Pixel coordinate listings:
————————

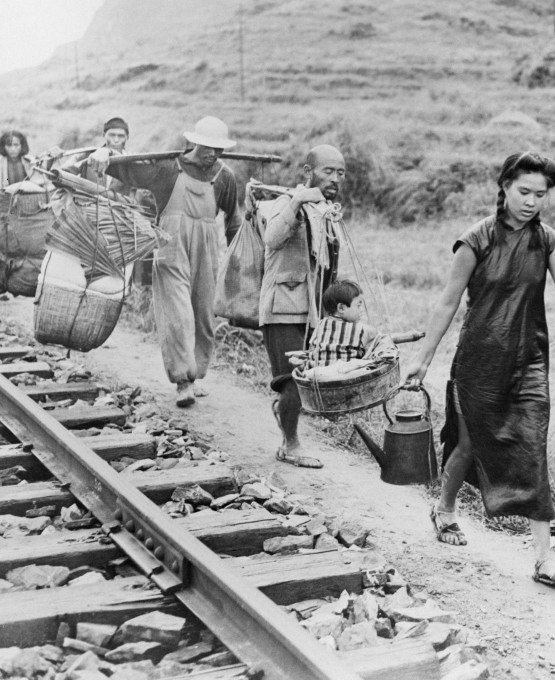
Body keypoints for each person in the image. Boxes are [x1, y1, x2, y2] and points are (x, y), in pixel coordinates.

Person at [404, 151, 555, 586]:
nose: (531, 201)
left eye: (540, 195)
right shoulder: (477, 239)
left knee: (532, 447)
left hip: (529, 360)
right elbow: (449, 301)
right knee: (470, 444)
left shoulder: (547, 240)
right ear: (505, 187)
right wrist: (423, 357)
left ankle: (544, 559)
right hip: (481, 360)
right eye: (523, 191)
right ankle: (445, 508)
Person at [89, 116, 241, 407]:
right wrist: (106, 154)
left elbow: (233, 219)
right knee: (177, 314)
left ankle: (194, 373)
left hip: (208, 251)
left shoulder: (224, 176)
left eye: (218, 149)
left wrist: (237, 260)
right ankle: (182, 380)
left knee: (203, 317)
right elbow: (130, 170)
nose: (212, 153)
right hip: (169, 246)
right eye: (207, 147)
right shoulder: (169, 168)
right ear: (194, 142)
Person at [259, 144, 347, 468]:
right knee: (294, 380)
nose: (335, 178)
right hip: (283, 307)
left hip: (312, 312)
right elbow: (272, 237)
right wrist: (297, 200)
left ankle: (286, 418)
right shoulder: (286, 203)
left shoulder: (326, 212)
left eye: (340, 173)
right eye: (328, 171)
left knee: (305, 378)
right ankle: (290, 445)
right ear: (309, 173)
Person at [308, 279, 377, 367]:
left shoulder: (320, 325)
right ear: (341, 308)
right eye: (358, 305)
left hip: (318, 373)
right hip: (347, 375)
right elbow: (381, 338)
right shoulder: (360, 329)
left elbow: (312, 349)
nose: (361, 310)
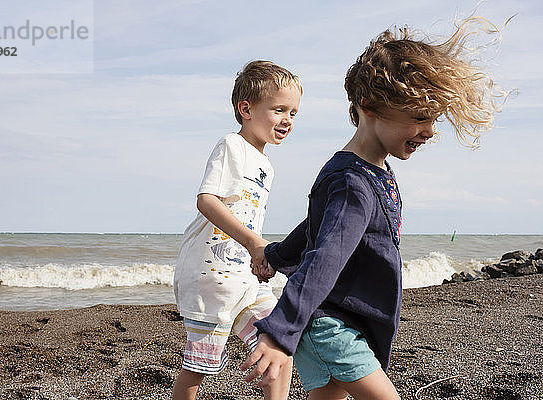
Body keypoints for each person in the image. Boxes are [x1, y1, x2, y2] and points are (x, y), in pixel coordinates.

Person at [241, 17, 508, 400]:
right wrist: (280, 330)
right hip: (330, 326)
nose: (430, 131)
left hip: (342, 322)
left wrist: (274, 253)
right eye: (419, 117)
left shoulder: (369, 170)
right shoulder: (353, 182)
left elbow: (315, 228)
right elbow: (325, 256)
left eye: (433, 119)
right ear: (369, 106)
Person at [171, 60, 302, 400]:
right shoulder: (232, 145)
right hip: (210, 277)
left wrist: (257, 255)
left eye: (293, 113)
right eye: (278, 110)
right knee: (198, 368)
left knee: (281, 343)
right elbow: (207, 201)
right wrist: (254, 242)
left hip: (243, 275)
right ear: (246, 108)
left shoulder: (266, 165)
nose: (287, 119)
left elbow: (249, 219)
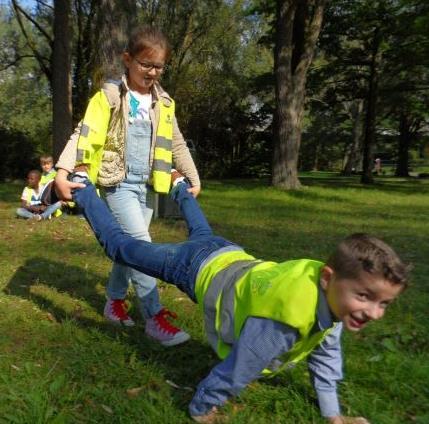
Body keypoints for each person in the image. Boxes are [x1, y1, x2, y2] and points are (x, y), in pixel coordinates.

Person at [70, 173, 408, 424]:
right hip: (194, 267)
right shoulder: (284, 320)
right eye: (365, 296)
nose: (374, 312)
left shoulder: (331, 298)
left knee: (201, 231)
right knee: (121, 248)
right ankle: (82, 188)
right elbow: (238, 369)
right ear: (328, 279)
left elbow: (325, 356)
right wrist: (202, 408)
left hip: (228, 254)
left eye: (383, 303)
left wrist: (333, 417)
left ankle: (179, 186)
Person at [54, 26, 200, 346]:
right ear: (127, 59)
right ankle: (154, 317)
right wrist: (62, 172)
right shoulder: (110, 96)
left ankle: (114, 301)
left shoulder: (163, 102)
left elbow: (176, 143)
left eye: (158, 66)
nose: (151, 72)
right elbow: (82, 133)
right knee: (142, 246)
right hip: (116, 183)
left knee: (128, 252)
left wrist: (193, 177)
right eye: (145, 64)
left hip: (145, 186)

————————

* [YOUR TASK]
The requested lines run from the one with "right knee: (121, 248)" through the last line of the records. Return them exactly.

* [SOLUTION BELOW]
right knee: (121, 248)
right ankle: (82, 188)
right elbow: (238, 369)
right ear: (328, 279)
left elbow: (325, 356)
right wrist: (202, 408)
left hip: (228, 254)
left eye: (383, 303)
left wrist: (333, 417)
left ankle: (179, 186)
Person at [54, 26, 200, 346]:
right ear: (127, 59)
right ankle: (154, 317)
right wrist: (62, 172)
right shoulder: (110, 96)
left ankle: (114, 301)
left shoulder: (163, 102)
left elbow: (176, 143)
left eye: (158, 66)
nose: (151, 72)
right elbow: (82, 133)
right knee: (142, 246)
right hip: (116, 183)
left knee: (128, 252)
left wrist: (193, 177)
right eye: (145, 64)
left hip: (145, 186)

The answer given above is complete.